**ASSIGNED TASK 1**. Rewrite the film synopsis paragraph beginning "As Julia Davis leaves" more briefly, keeping its main facts.
**ASSIGNED TASK 2**. Please print the stretch of the film synopsis from "Despite living with" through "on his heel.".

**READING PASSAGE**.
....................

As Julia Davis leaves repeated messages for fellow actor Seb Cardinal, fashionista Siobhan Hewlett pays a call on builder John Milroy to let him down gently after a brief fling. She explains that she is off to Paris Fashion Week and is still feeling frail after the breakdown of a long-term relationship. But Milroy refuses to be brushed off and, after some abrasive abuse, he reminds Hewlett that they had been good in bed together and tries to kiss her.

Despite living with older partner, Peter Wight, Davis has got the hots for Cardinal, who has come to her apartment to discuss their collaboration in a forthcoming project. Eager to impress, Davis pours some wine and plays a song she has written for the film, which Cardinal applauds with a growing sense of unease. Across the capital, Paul McGann and Kate Hardie have an intense discussion about guilt and growing up and why their relationship keeps lurching between crises. McGann pleads with Hardie not to walk away, but she feels she has a duty to her children to have a good cry and pick up the pieces. Hurt by her refusal to give things one last try, McGann turns on his heel.

....................

**Relative pose estimation data**.
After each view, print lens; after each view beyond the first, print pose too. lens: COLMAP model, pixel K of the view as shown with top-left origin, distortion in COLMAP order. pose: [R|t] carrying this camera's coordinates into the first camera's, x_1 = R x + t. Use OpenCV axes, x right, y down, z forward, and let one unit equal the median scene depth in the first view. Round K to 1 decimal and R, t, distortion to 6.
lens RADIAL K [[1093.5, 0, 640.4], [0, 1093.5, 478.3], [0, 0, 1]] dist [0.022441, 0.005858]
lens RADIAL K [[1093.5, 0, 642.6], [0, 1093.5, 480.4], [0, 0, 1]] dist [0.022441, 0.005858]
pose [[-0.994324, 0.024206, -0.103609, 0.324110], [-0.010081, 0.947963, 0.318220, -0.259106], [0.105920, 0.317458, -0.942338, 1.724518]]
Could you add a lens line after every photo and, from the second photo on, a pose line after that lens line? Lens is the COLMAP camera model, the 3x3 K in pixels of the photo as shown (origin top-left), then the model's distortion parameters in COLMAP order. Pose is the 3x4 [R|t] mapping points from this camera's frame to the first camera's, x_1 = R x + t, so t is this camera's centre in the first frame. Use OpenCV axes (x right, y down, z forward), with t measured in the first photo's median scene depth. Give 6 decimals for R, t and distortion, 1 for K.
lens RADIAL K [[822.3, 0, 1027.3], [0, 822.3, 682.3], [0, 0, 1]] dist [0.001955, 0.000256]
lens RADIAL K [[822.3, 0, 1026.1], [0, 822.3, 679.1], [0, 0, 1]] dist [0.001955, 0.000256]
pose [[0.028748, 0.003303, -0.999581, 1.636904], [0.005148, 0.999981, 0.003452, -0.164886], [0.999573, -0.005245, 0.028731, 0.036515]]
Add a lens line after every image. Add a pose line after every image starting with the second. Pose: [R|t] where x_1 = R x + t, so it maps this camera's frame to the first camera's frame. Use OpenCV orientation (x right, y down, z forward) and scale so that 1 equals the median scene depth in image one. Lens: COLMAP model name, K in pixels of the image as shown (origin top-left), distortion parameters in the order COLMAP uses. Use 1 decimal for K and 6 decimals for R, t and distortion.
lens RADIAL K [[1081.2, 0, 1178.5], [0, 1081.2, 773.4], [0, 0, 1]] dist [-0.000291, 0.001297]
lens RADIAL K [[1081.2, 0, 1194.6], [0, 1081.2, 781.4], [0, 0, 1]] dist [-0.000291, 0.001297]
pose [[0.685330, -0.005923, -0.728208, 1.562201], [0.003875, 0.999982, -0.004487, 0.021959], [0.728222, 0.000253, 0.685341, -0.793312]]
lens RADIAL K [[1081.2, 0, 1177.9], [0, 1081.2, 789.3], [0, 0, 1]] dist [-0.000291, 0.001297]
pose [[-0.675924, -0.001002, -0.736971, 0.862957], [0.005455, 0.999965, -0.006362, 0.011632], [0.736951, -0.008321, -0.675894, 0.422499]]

....................

**REPLY 1**. While Julia Davis keeps leaving messages for fellow actor Seb Cardinal, fashionista Siobhan Hewlett visits builder John Milroy to gently end their brief fling. She says she is leaving for Paris Fashion Week and still feels frail after a long-term relationship ended. Milroy won't be brushed off. After some abrasive abuse, he reminds her how good they were in bed together and tries to kiss her.

**REPLY 2**.
Despite living with older partner, Peter Wight, Davis has got the hots for Cardinal, who has come to her apartment to discuss their collaboration in a forthcoming project. Eager to impress, Davis pours some wine and plays a song she has written for the film, which Cardinal applauds with a growing sense of unease. Across the capital, Paul McGann and Kate Hardie have an intense discussion about guilt and growing up and why their relationship keeps lurching between crises. McGann pleads with Hardie not to walk away, but she feels she has a duty to her children to have a good cry and pick up the pieces. Hurt by her refusal to give things one last try, McGann turns on his heel.